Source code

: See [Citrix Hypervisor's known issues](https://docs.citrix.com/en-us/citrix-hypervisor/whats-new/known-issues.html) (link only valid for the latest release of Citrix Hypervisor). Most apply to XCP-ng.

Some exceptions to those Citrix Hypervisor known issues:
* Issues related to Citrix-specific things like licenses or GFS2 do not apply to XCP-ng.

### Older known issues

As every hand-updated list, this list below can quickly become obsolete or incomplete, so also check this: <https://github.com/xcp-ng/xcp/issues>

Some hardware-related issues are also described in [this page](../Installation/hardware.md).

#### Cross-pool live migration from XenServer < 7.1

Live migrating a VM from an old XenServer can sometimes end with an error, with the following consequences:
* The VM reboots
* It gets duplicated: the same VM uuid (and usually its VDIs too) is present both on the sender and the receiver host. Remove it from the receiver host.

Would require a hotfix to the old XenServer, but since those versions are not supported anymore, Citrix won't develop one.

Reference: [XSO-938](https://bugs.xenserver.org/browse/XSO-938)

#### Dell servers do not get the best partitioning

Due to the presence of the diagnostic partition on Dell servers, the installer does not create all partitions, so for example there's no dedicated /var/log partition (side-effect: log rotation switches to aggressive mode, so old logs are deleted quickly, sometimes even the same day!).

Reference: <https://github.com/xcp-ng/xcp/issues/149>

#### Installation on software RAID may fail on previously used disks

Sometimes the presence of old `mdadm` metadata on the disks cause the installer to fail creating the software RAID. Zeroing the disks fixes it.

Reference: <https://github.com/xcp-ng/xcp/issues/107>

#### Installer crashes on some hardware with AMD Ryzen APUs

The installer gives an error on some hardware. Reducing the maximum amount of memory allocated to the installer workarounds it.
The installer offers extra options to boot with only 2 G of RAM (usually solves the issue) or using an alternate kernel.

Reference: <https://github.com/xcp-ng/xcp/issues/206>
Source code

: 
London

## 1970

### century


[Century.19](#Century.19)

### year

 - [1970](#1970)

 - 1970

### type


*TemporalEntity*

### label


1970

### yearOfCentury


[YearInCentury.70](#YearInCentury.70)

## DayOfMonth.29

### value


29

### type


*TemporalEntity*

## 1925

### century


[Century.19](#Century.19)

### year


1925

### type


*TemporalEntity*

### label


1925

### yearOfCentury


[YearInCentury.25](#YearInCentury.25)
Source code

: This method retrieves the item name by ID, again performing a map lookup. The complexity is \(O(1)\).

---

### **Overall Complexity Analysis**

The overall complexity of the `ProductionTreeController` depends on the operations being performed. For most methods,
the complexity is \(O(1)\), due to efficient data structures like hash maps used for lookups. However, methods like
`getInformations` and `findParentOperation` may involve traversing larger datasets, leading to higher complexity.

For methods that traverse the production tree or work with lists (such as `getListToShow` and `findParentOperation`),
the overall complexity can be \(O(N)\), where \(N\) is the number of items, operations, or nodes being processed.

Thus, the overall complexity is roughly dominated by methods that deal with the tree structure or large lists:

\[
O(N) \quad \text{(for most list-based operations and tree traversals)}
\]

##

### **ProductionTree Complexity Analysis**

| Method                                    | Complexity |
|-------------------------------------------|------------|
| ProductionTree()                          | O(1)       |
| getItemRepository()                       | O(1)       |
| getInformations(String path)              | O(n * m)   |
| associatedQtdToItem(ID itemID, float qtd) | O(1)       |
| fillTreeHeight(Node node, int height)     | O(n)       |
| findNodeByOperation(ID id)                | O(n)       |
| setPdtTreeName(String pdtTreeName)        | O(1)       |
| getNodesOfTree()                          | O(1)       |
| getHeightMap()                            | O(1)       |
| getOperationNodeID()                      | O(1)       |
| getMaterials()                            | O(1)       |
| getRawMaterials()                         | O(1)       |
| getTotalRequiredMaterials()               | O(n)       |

[What the exercise asks]
Wherever the string "fail" appears in the entries above, list that line.

[Answer section]
#### Installation on software RAID may fail on previously used disks
Sometimes the presence of old `mdadm` metadata on the disks cause the installer to fail creating the software RAID. Zeroing the disks fixes it.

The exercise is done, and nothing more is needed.